March 18, 1994|KENNETH TURAN | TIMES FILM CRITIC

"Who remembers the great writers of the city room?" a disgruntled reporter was once moved to complain. "In a single generation they are one with Nineveh and Tyre." A sad fate, and one newspapers themselves, dismissed by heartless futurists as road kill on the information superhighway, may someday be forced to share.

But even if everyone else gives up on newspapers, Hollywood never will. Not for nothing has Ben Hecht and Charles MacArthur's "The Front Page" been made and remade three times. At least once a decade the movies fall in love with the romance of print journalism, and the studios' latest crush, "The Paper," directed by Ron Howard, shows the reasons why.

The story of a single day in the life of a great, albeit fictional tabloid, the New York Sun (motto: "It Shines on All"), and Henry Hackett (Michael Keaton), its God-I-love-this-business metro editor, "The Paper" is rife with the motion and commotion that characterize all newspaper films. With their insistence on what's timely and their fear of time running out, deadline-crazed daily papers have a built-in thrill-of-the-chase quality that the movie business understandably finds irresistible.

That kind of manic "get-that-story" energy is especially suited to knockabout comedy and, when "The Paper" relaxes and concentrates on jolt-a-minute madness, it's as crowd-pleasing as "Parenthood," Howard's most-successful ensemble venture to date.

But Howard and screenwriting brothers David Koepp & Stephen Koepp (one a "Jurassic Park" writer, the other a Time magazine senior editor) are not content to make us laugh. They are determined to thrust as many serious moments into this picture as it can take, and it can't take very many at all.

"The Paper's" breathless doings begin with a brief prologue showing a pair of black teen-agers in the Williamsburg section of Brooklyn discovering a car containing two slain white businessmen and, via a bit of bad luck, becoming prime suspects for the crime.

Henry Hackett is also introduced not at his best, waking up fully clothed (don't worry, he's been chasing stories, not women) next to his extremely pregnant wife, Martha (Marisa Tomei). She's a former Sun reporter who has quit the paper for motherhood and days full of worry.

Martha is especially concerned about an interview Henry has with the tweedy New York Sentinel, an upscale place that runs headlines like "Nepalese Premier Won't Resign" while the Sun concentrates on murder and mayhem. Martha wants him to forsake his tabloid roots for security, but Henry, not surprisingly, is not so sure.

Once he gets to his office (whose tip of Manhattan location is patterned on the New York Post as surely as the Sentinel is on the New York Times), it's obvious why Henry hates the thought of leaving. For the Sun is staffed entirely by lovable comic eccentrics, zany types like a gun-toting columnist named McDougal (Randy Quaid) and a reporter who cares more about his orthopedic chair than any story he's ever worked on.

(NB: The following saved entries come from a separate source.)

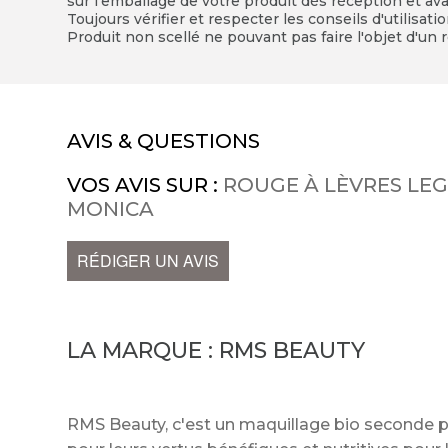
sur l'emballage de votre produit dès réception et avan
Toujours vérifier et respecter les conseils d'utilisati
Produit non scellé ne pouvant pas faire l'objet d'un r
AVIS & QUESTIONS
VOS AVIS SUR :
ROUGE À LÈVRES LE
MONICA
RÉDIGER UN AVIS
LA MARQUE :
RMS BEAUTY
RMS Beauty, c'est un maquillage bio seconde p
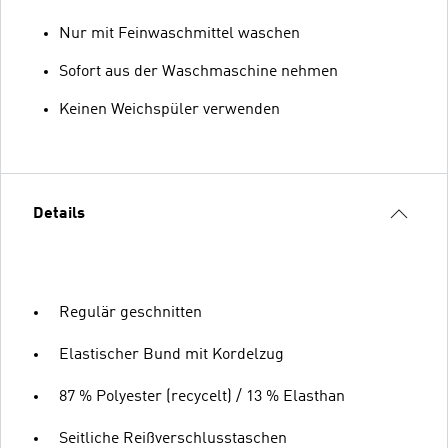
Nur mit Feinwaschmittel waschen
Sofort aus der Waschmaschine nehmen
Keinen Weichspüler verwenden
Details
Regulär geschnitten
Elastischer Bund mit Kordelzug
87 % Polyester (recycelt) / 13 % Elasthan
Seitliche Reißverschlusstaschen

Since this makes staff meetings as hectic as a Marx Brothers movie, it's the newspaper situations that are the most consistently entertaining parts of "The Paper," never lacking for laughs even when Henry leaves the building and goes for that interview with a stuffy Sentinel editor (deliciously played by Spalding Gray).

Policing the zoo at the Sun are a particularly odd couple. Editor in chief Bernie White (Robert Duvall, engaging even when he's coasting) is Henry's mentor, a crusty troglodyte who barks more than he bites. Glamorous managing editor Alicia Clark (Glenn Close) is Henry's bete noir, a bottom line-oriented ice queen whose motto is "if everybody loves you, you're doing something wrong."

The problem of the day for this group is deciding whether that unlucky pair's arrest for the Williamsburg murder can command the front page. Henry, who's heard rumors that even the cops disown the bust, doesn't want to ruin the boys' lives if the story is wrong. So Bernie gives him five hours to prove what the audience already knows, that the kids didn't do it.

While this would be enough for most movies, it's not for Howard and the Koepps, who toss prominent subplots to everyone within reach. Bernie is given a malignant prostate "the size of a bagel" and an estranged daughter, Alicia has worries about her career and her looks, McDougal has a vengeful city parking commissioner on his trail, and, of course, Henry has a career crisis as well as a wife who fears, like the first Mrs. Charles Foster Kane, that she may have to name the paper as a co-respondent.

That welter of incident, helped by lively acting, especially from Keaton, who despite the ensemble nature of things really carries this picture, means that at minimum "The Paper" never stops for breath long enough to be dull.